Free popcorn and cotton candy also will be available to festivalgoers, she said. Also, volunteers are expected to give away more than 3,000 bags of candy tonight.
Murphy said the festival is an outreach opportunity that allows the church to show its support and love for the surrounding community. She said it’s one of the church’s community projects that isn’t on church property, which is important because not everyone is going to show up at the church for a service or event.
"We would love for them all to attend our church, but we realize that not everyone is going to,” she said. "This is a way for us to show people that we love them and we love this community.”
Response has always been great, Murphy said.
"Interest seems to be growing every year and I think it’s going to be even bigger,” she said.
At St. Mark’s Lutheran Church in east Edmond, church members combined a chili cook-off with their annual Family Fall Festival two years ago.
The combo event was a success and will return this year at noon today at 1501 N Bryant.
Julia Wantland, one of the festival’s coordinators, said the event will include games, cakewalks, a moon bounce, trunk-or-treat, plus some activities especially geared for middle school children.

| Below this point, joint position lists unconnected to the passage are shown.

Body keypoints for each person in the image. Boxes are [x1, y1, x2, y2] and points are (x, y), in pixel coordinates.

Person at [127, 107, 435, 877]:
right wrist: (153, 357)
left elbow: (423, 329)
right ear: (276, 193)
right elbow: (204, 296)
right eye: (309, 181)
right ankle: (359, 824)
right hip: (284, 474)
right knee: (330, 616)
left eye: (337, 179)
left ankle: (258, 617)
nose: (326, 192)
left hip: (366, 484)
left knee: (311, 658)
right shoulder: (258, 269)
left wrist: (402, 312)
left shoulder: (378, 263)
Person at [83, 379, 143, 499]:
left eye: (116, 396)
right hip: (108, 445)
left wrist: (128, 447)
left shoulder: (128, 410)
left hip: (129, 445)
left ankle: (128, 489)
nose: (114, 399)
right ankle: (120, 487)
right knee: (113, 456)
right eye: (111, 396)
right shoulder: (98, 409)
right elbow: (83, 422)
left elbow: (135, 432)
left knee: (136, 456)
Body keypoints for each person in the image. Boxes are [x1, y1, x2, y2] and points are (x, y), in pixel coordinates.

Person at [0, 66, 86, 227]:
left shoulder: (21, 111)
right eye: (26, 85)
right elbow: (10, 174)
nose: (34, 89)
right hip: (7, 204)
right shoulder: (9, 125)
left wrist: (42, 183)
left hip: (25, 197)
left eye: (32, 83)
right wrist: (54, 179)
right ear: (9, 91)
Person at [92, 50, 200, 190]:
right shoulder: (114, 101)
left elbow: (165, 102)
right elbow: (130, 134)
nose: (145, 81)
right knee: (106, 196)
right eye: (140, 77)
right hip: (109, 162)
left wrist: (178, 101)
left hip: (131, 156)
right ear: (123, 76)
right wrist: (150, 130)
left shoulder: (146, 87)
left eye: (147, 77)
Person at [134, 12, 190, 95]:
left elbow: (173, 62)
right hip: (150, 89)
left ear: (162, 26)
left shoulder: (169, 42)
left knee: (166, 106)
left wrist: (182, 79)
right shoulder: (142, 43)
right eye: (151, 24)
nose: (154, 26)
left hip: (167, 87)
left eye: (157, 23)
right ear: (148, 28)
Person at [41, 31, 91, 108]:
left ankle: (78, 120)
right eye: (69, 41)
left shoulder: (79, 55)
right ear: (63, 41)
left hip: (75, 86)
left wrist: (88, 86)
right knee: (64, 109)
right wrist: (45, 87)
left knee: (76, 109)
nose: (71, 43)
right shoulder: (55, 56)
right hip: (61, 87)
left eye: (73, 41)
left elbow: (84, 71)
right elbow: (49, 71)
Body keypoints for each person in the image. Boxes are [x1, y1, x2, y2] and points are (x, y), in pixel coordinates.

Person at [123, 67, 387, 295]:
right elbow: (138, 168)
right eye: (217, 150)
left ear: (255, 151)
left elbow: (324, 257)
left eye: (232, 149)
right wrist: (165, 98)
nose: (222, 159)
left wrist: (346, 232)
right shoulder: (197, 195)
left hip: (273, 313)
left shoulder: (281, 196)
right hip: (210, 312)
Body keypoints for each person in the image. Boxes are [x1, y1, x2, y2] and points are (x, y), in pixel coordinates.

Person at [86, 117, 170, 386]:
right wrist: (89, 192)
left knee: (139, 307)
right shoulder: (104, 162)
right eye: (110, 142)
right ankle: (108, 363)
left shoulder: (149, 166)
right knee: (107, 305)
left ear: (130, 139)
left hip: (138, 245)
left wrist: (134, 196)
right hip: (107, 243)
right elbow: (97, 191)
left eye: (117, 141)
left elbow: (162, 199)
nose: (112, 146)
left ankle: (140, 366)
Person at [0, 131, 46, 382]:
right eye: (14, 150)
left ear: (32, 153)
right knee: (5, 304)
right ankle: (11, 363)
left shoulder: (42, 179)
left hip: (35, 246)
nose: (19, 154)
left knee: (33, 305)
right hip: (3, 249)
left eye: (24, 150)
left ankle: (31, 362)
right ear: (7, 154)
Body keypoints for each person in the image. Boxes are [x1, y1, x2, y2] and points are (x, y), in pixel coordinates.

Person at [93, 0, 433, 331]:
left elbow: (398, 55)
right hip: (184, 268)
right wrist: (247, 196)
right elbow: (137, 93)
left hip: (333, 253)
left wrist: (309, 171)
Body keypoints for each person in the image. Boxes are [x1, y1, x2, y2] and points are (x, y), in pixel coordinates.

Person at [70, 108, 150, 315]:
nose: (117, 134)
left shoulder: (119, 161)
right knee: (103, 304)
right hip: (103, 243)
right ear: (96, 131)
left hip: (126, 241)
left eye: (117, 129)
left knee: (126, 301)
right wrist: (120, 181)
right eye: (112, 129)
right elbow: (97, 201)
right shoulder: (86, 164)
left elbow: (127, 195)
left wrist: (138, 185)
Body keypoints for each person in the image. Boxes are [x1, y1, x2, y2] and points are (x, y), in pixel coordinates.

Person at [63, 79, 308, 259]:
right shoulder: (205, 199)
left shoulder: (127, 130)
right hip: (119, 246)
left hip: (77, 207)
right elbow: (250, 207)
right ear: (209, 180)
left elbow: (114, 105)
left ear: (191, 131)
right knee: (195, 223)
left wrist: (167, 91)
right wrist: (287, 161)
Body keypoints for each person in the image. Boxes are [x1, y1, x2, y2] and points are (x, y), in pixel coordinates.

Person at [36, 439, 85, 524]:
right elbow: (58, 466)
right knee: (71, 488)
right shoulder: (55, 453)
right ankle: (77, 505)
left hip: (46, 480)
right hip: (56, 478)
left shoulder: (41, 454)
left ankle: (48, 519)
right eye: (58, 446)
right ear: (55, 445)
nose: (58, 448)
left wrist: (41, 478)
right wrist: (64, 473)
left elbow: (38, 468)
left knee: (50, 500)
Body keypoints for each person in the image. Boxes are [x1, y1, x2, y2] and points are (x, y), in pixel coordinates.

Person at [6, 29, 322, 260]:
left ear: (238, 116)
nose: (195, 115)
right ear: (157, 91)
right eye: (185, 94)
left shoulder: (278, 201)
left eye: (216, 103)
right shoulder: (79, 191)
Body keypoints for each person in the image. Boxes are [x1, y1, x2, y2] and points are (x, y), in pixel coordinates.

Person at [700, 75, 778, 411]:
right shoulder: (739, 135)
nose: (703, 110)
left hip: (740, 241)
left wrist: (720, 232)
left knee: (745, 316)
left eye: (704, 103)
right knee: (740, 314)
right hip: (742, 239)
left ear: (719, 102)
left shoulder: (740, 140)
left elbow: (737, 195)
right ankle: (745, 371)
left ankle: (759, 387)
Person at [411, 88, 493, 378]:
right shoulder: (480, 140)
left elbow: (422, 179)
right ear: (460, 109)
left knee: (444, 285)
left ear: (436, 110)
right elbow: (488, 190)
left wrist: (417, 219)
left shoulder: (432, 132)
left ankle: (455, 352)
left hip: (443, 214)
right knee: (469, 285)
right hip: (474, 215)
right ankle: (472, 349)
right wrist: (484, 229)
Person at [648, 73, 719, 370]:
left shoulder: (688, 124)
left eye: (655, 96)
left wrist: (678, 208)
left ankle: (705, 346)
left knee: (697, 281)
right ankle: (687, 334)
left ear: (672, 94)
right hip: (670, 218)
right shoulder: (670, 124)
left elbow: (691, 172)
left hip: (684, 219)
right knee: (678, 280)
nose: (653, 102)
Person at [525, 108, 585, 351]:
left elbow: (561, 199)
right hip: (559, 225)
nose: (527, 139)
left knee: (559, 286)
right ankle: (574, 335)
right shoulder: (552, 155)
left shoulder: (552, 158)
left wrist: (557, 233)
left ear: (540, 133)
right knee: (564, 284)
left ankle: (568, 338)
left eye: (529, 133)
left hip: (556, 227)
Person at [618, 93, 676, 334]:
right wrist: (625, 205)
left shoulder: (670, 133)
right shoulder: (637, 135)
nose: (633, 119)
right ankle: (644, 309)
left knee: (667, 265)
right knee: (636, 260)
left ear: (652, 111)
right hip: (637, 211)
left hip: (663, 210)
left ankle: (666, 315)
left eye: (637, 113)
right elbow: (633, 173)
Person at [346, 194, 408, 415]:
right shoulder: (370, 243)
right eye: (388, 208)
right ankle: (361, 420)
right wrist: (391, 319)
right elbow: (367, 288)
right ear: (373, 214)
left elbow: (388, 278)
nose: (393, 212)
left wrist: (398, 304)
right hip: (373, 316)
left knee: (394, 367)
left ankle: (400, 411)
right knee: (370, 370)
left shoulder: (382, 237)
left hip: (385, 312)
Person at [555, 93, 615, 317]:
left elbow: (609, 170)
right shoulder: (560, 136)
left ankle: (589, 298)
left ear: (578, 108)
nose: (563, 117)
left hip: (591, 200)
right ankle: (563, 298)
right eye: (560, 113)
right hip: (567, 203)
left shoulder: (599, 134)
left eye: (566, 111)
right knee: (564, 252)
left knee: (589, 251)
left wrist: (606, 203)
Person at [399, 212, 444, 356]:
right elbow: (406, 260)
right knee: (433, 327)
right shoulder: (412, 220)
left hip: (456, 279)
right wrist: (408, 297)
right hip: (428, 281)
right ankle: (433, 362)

She said visitors to the free festival can sample an assortment of chili supplied by church members participating in the cook-off.
Wantland said each year 10 to 15 different types of chili are offered, including white chili and chicken chili.
Like most churches offering the Halloween alternatives, St. Mark’s Lutheran sees the event as a way to reach out to community members.
"It’s part of our outreach program, to let people know that Christians can have fun,” Wantland said.